AI translator for a widely spoken language has been developed by Meta
This week, Meta stated that it has developed an artificial intelligence (AI)-powered speech-to-speech translation system that can translate from and into English predominantly oral languages that don’t have a widely used writing system. The system will initially translate from and into Hokkien, a Taiwanese language that lacks a regular written form.
Facebook CEO Mark Zuckerberg posted a video on Wednesday showing the technology in action, accompanied by software developer Peng-Jen Chen. Their conversation is translated into audible English from Hokkien by Meta’s AI system. The demo looks quite good, but it’s possible that the video was modified for demonstrative purposes, and the final product isn’t as polished as what was shown.
The system is the outcome of extensive study conducted by Meta AI teams all across the world, particularly in Israel, where Meta established a sizable R&D operation—the largest outside of the United States.
Facebook, Instagram, and WhatsApp’s parent company in Silicon Valley has been working on a project called Universal Speech Translator to let people communicate with one another regardless of their native language. This endeavour was one of two announced in early February.

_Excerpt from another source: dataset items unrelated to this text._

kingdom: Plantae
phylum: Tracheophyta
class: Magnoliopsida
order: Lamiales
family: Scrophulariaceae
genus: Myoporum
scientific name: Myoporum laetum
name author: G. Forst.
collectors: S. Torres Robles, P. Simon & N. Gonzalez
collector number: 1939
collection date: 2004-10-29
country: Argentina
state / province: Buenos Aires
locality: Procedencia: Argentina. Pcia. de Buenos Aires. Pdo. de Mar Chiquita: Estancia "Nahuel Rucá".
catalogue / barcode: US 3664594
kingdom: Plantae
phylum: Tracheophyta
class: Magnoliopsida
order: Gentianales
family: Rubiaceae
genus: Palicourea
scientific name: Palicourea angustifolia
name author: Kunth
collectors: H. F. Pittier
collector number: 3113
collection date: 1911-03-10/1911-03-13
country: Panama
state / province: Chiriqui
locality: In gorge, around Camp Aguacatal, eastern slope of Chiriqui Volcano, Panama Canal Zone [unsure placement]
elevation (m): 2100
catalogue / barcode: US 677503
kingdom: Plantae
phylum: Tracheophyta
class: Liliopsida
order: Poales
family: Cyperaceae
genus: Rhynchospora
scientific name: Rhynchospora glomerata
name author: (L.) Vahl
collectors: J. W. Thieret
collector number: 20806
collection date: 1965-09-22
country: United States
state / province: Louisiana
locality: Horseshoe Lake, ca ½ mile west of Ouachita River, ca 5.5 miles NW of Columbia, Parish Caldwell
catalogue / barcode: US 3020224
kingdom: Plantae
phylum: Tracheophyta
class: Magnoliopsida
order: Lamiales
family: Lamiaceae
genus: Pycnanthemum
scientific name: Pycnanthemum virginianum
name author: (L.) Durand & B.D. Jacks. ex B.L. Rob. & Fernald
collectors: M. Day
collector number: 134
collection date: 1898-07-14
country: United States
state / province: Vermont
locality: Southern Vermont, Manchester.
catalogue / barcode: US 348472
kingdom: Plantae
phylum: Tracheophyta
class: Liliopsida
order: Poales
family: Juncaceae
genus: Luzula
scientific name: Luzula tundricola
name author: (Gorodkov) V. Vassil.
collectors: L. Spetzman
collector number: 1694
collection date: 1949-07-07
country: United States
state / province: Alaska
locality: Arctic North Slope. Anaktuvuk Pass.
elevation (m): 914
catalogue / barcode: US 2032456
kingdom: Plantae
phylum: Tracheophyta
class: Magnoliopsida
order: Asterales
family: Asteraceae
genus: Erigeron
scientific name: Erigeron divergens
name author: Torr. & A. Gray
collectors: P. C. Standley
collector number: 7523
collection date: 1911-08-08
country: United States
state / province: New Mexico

Researchers frequently use text to train translation AI systems, providing their systems with massive amounts of text to parse and analyse. However, incorporating the more than 3,000 languages that are predominantly spoken and have no widely used written system into such teaching is challenging.
Such a language is Hokkien, for example. Hokkien is spoken by roughly 45 million people in Mainland China, Taiwan, Malaysia, Singapore, and the Philippines, however there is no standardised written form of the language.
This leads to a great deal of variety from writer to writer, as Hokkien speakers who need to write down information typically do so phonetically. Hokkien to English translation data is sparse, and so are human professional translators.
In a second, related initiative called No Language Left Behind, Meta says it is developing an advanced AI model that “can learn from languages with fewer examples to train from, and we will utilise it to provide expert-quality translations in hundreds of languages, ranging from Asturian to Luganda to Urdu.”
Meta’s declared long-term goal is to create language tools and machine translation systems that work for “most of the world’s languages.” These two projects are a part of that endeavour.